Весной 1888 года роман был напечатан в газете «Иллюстрасьон», а летом вышел отдельной книгой с посвящением Филиппу Жилю, сотруднику газеты «Фигаро» и драматургу. Критика встретила «Бессмертного» в штыки: в нем пытались усмотреть «роман с ключом», то есть памфлет на определенных лиц, скрывающихся под именами персонажей. Доде категорически это отрицал. Безусловно, герои книги имеют своих прототипов. Так, например, Люсьен Доде пишет, что история герцогини Падовани и князя д'Атиса воспроизводит историю некоей весьма высокопоставленной дамы времен империи; прототипом старика Рею был восьмидесятитрехлетний художник Ленуар, который на курорте Нери много рассказывал Доде об императрице Жозефине, о великом трагическом актере Тальма, о своем учителе Давиде и после каждого рассказа прибавлял: «Я сам это видел». Однако никаких карикатур на определенных лиц в романе нет, и Доде говорил в интервью чистую правду: «Я ни за кем не иду на буксире. Я люблю литературу ради нее самой».
Лишь немногие критики отдали должное роману, но среди них были такие, как Анатоль Франс, который в своей статье в газете «Тан» назвал книгу Доде «остроумной и трагической, живой, энергичной, изысканной, очаровательной, полной силы и изящества».

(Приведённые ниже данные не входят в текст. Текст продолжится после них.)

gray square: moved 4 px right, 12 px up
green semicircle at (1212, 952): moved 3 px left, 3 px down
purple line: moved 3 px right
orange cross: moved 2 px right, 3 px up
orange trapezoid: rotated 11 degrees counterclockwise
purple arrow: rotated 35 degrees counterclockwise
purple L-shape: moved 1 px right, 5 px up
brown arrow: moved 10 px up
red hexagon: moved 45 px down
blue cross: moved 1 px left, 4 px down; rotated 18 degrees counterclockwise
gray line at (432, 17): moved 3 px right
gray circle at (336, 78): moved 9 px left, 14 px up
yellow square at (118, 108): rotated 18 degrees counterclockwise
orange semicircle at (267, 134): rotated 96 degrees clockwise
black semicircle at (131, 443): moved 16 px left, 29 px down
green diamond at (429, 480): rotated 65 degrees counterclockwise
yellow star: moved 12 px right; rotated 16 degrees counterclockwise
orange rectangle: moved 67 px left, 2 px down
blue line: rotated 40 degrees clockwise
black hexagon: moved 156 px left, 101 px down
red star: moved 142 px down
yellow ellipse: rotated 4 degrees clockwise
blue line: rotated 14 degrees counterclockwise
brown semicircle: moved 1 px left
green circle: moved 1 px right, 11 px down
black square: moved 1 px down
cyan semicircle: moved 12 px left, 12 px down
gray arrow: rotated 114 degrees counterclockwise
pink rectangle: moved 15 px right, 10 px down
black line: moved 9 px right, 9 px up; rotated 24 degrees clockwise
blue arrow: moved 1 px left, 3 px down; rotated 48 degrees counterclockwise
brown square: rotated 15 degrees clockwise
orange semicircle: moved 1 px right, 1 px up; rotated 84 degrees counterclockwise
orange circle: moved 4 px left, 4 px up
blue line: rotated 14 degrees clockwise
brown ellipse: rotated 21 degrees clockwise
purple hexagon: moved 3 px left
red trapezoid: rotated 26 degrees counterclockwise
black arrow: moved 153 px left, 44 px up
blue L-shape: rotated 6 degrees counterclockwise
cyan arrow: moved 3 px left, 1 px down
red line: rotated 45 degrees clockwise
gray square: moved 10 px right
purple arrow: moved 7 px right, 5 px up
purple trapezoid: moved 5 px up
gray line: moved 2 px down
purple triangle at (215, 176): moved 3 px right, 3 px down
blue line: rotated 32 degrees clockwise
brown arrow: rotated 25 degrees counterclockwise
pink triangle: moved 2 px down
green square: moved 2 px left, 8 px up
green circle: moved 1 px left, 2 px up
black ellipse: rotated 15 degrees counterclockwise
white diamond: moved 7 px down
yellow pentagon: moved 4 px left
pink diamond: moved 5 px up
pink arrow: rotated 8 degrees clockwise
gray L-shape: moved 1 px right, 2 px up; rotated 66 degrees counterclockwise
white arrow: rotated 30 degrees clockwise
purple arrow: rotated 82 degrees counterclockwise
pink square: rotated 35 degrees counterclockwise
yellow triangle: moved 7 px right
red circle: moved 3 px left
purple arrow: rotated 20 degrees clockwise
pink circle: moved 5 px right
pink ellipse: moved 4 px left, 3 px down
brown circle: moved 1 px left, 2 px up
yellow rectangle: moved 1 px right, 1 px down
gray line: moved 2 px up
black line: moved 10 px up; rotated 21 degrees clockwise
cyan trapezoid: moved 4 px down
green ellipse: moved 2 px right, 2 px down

По-русски роман выходит почти одновременно с французским изданием. В 1888 году его печатают два журнала: «Русская мысль» (NN 5–7) и «Северный вестник» (NN 6–8), а журнал «Русский вестник» публикует его в трех выпусках своих приложений (кн. VI–VIII, под названием «Один из бессмертных»). В том же году появляются пять книжных изданий: напечатанный в журнале перевод М. Н. Ремезова выпускает отдельным томом редакция журнала «Русская мысль», в серии «Книги недели» роман выходит под названием «Ученый муж», в издательстве товарищества «Общественная польза» — под названием «Один из бессмертных» и, наконец, под названием «Бессмертный» в издательствах С. Добродеева и В. В. Комарова. В дальнейшем роман входил в оба предреволюционных Собрания сочинений А. Доде и многократно переиздавался. В настоящем томе БВЛ текст печатается по Собранию сочинений А. Доде под редакцией Н. М. Любимова, т.7, М., изд-во «Правда», 1965.